Мать гасила угли и заливала жар, бросая расплавленный свинец в чашку с водой возле моей головы, потому что я молчал бодрствуя и кричал во сне. Для меня писали заговоры, водили в мечеть и учили молитвам, искали средства у бога и у людей, еще более напуганные тем, что я на все соглашался и что мне было все безразлично.

— Мать тебе еще что-нибудь рассказывала?

— Да. Что вы гуляли. Отец всегда смеялся, когда мы об этом говорили. Оба мы счастливы, говорит. Он, отец,— потому, что слыхал о твоей гибели; ты — потому, что не погиб. Потому, что, если б мать не услышала о твоей смерти, не вышла бы за него замуж. А так все трое налицо, и все трое счастливы.

Он немало знал, но не знал всего. Она ждала меня и после того, как прошел этот слух, продолжала бы ждать бог знает сколько. Не по своей воле она вышла замуж, ее выдали. За несколько дней до моего возвращения.
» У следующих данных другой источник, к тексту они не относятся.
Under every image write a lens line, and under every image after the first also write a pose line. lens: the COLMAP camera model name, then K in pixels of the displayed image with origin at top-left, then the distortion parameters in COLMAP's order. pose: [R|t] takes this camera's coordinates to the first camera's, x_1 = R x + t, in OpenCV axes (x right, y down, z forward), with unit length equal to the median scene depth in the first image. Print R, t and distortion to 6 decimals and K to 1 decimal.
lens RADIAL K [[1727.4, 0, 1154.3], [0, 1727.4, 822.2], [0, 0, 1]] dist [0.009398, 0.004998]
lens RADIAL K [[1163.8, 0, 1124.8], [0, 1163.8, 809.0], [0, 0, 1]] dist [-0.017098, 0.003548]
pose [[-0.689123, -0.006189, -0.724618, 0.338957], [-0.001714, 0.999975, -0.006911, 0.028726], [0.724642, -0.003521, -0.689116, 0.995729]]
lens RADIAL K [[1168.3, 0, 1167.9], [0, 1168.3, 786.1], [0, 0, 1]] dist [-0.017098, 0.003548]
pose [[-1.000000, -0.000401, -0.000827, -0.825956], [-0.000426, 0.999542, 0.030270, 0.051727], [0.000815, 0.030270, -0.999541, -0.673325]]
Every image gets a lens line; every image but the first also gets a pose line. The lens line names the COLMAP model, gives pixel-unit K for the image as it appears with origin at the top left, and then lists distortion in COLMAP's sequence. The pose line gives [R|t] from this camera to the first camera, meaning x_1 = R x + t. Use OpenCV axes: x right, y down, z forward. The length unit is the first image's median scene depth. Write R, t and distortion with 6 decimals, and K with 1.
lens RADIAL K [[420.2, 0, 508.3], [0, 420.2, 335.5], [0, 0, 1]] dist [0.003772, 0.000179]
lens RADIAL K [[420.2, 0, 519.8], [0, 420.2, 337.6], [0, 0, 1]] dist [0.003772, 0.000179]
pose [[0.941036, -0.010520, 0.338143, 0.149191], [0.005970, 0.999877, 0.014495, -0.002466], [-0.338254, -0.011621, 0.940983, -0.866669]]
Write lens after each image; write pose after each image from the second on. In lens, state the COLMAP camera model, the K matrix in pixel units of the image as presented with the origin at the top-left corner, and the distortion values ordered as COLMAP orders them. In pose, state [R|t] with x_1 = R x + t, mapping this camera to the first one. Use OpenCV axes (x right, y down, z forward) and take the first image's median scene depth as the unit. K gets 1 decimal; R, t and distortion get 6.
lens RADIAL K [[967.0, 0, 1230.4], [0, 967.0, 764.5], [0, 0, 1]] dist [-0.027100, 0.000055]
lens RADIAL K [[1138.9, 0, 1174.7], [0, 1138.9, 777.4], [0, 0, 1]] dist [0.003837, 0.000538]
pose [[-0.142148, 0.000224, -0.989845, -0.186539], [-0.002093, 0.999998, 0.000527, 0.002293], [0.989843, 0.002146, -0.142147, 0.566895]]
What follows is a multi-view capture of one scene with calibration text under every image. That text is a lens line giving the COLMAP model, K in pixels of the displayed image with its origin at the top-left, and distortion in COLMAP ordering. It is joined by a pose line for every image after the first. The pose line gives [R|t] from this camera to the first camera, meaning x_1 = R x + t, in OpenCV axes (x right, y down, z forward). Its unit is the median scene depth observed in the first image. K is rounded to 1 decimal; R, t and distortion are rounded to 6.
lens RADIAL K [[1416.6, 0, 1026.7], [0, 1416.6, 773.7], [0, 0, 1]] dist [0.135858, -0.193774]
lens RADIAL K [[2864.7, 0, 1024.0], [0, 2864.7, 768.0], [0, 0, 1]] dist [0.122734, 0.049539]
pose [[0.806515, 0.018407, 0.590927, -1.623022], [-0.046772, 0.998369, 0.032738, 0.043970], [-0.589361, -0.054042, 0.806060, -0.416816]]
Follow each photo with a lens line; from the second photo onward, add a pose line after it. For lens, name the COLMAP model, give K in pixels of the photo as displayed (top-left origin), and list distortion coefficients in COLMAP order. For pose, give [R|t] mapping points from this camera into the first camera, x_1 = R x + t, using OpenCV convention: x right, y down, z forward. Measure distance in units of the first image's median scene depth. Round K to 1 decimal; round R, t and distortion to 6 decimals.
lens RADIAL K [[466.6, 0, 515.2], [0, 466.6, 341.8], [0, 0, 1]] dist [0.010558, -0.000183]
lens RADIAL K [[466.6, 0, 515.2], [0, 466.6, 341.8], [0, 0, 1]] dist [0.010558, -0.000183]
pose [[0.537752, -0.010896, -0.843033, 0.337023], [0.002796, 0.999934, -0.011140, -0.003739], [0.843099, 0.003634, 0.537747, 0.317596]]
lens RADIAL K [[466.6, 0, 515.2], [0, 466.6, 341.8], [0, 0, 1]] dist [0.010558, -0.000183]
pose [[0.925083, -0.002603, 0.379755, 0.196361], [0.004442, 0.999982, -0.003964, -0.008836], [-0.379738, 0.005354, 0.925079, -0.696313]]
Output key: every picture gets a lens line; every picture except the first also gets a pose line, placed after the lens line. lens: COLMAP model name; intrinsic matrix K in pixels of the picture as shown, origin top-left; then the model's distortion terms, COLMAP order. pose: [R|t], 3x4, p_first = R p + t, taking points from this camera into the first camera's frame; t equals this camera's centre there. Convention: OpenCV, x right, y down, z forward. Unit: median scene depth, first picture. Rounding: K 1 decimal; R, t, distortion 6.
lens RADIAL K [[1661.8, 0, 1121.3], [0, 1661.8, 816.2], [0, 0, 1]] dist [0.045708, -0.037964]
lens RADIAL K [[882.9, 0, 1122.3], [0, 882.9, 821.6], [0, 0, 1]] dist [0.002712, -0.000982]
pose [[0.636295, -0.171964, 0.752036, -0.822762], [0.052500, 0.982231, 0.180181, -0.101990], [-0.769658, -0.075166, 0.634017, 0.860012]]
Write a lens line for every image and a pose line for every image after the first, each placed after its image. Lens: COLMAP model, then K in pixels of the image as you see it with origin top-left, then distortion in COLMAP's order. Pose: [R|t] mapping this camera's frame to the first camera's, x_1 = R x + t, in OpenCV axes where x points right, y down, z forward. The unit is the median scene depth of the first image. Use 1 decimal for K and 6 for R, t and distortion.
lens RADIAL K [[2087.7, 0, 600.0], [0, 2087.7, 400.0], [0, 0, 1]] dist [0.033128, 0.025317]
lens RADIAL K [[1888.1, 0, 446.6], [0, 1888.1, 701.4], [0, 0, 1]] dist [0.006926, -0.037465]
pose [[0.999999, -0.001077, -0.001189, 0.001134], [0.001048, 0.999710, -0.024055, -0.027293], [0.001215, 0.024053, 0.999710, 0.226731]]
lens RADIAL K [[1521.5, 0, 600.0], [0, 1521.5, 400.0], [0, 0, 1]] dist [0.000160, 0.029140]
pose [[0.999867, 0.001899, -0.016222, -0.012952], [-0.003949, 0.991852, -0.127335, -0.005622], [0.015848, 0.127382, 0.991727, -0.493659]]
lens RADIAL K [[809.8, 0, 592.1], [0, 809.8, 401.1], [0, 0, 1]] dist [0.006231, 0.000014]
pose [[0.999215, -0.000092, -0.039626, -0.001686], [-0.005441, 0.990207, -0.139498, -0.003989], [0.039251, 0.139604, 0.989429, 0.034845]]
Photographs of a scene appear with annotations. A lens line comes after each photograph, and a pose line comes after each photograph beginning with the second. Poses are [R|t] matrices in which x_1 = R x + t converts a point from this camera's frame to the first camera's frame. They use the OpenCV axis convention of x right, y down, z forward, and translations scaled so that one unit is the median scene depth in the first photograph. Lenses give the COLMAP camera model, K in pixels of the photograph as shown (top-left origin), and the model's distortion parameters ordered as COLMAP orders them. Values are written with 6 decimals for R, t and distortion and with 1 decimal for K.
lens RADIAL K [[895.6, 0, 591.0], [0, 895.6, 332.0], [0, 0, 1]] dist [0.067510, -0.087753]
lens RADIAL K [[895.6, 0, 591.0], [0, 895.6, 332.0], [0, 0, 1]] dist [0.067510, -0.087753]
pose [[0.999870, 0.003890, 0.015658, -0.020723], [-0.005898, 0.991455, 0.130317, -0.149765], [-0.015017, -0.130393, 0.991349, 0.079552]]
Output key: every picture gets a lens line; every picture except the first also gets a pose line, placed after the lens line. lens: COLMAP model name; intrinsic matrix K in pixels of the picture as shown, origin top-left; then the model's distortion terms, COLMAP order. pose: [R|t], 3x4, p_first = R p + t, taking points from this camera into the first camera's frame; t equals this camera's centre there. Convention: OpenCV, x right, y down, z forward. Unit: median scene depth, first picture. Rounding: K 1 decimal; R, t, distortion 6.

Если б я поменьше спал, если б я шагал по ночам, если б меньше было во мне усталости, если б равнины были поменьше и горы, через которые вел путь, пониже, я пришел бы вовремя, она не вышла бы за Эмина, а я, может быть, не покинул бы село. И не случилось бы ничего из того, что болит во мне: ни смерти Харуна, ни этой ночи, последней. А может быть, и было бы — ведь какая-то ночь должна быть последней и всегда что-то должно болеть.

Он хотел узнать больше.

— Тебе тяжело было, когда мать вышла замуж?

— Тяжело мне было.

— И поэтому ты грустил?

— Поэтому тоже. Из-за ран, из-за усталости, из-за товарищей, что погибли.

— А потом?

— Ничего. Все забывается, перегорает.

Чего он ждет, чтоб я сказал? Что я ничего не забыл и ничто не перегорело во мне? Или же что мне было все равно? Лицо у юноши было напряженное, когда он смотрел на меня, какая-то неудовлетворенность мучила его. Смех его звучал фальшиво, словно он затаил что-то про себя, какую-то мысль. Сыновняя ли это ревность к чистому облику матери, в которой он не хочет усомниться? Но что-то его тревожит.